Terkait dengan adanya harga pembelian karet yang tinggi oleh pelaku usaha, Ridho menekankan bahwa hal tersebut belum dapat disimpulkan sebagai persaingan usaha tidak sehat. Dikatakan bahwa perusahaan dengan kapasitas produksi yang besar, akan semakin efisien dan produktif, sehingga mereka dapat membeli karet dengan harga yang lebih tinggi dibanding pesaingnya, namun dapat menjual karet olahan dengan harga yang kompetitif.

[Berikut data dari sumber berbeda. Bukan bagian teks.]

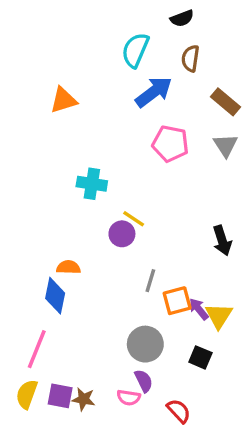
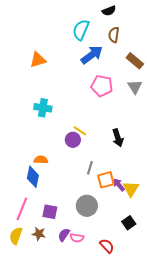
cyan cross: (92, 184) -> (43, 108), moved
black arrow: (222, 241) -> (118, 138), moved
black square: (200, 357) -> (129, 223), moved, turned 32
purple semicircle: (144, 381) -> (64, 235), moved, turned -120
purple square: (60, 396) -> (50, 212), moved
brown star: (84, 399) -> (39, 234), moved

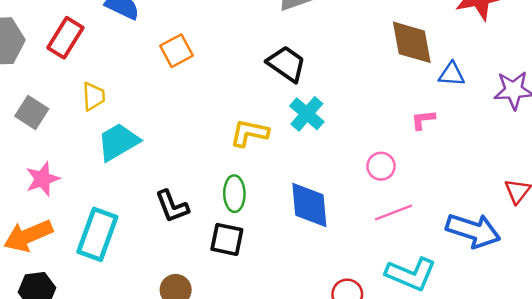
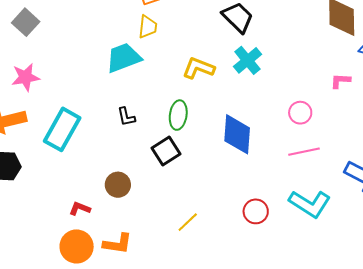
yellow trapezoid: (94, 96) -> (148, 27), moved
cyan trapezoid: (118, 142) -> (124, 58), moved
black L-shape: (172, 206) -> (126, 117), size x0.7
black square: (227, 239) -> (166, 151), turned 36

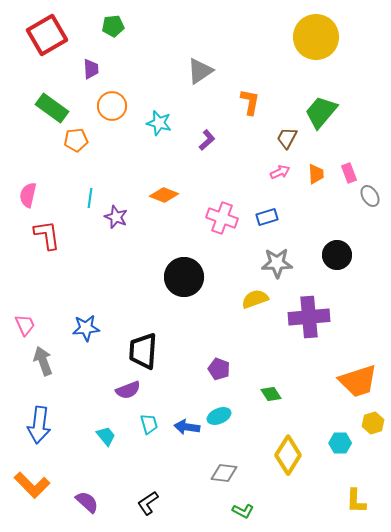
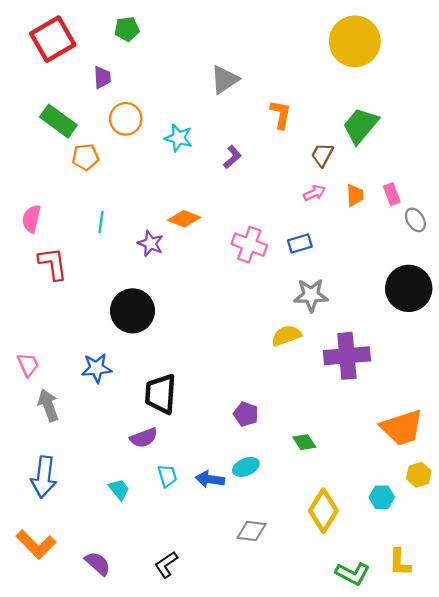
purple star: (116, 217) -> (150, 243), moved
black circle: (337, 255) -> (409, 288), moved, size x1.4
black circle: (184, 277) -> (132, 311), moved
green L-shape: (243, 511) -> (353, 574), moved, size x1.4

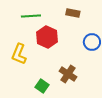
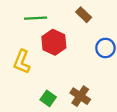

”Yang dilarang adalah perusahan besar tersebut melakukan praktik predatory pricing, yakni sengaja membeli Bokar di harga tinggi dalam rangka untuk menyingkirkan pesaingnya. Untuk itu harus dikaji kemampuan modal perusahaan untuk melakukan predatory pricing, kapasitas produksi untuk menguasai pembelian dan perhitungan biaya produksinya,” ujar Ridho.
Selanjutnya, Ridho mengingatkan bahwa meskipun terjadi “perang harga”, namun terdapat larangan bagi asosiasi untuk mengintervensi pasar dengan membuat kesepakatan harga di dalam asosiasi.
“Kewenangan menetapkan harga pembelian ada di pemerintah, bukan pelaku usaha. Namun pemerintah juga harus berhati-hati, jangan nanti membuat kebijakan untuk melindungi pabrik yang tidak efisien dan menghambat perkembangan teknologi. Dukungan pemerintah sebaiknya untuk mendorong produktivitas perkebunan karet atau bantuan permodalan bagi usaha kecil menengah, bukan mengatur harga pasar,” lanjut Ridho.
Menutup sesi tanya jawab, Ridho sangat mengapresiasi inisiatif dari Edy Irwansyah dan pengurus GAPKINDO yang lain untuk menyelenggarakan kegiatan peningkatan kapasitas bagi anggotanya. Bagi KPPU, internalisasi nilai-nilai persaingan usaha kepada pelaku usaha sangat penting untuk mencegah terjadinya pelanggaran persaingan usaha.
“KPPU sangat terbuka dalam menerima saran, masukan, konsultasi ataupun laporan dari pelaku usaha terkait persaingan usaha. Kompetisi yang sehat akan meningkatkan kemampuan dan daya saing perusahaan, sehingga dapat memajukan industri karet kita ke depan,” pungkas Ridho.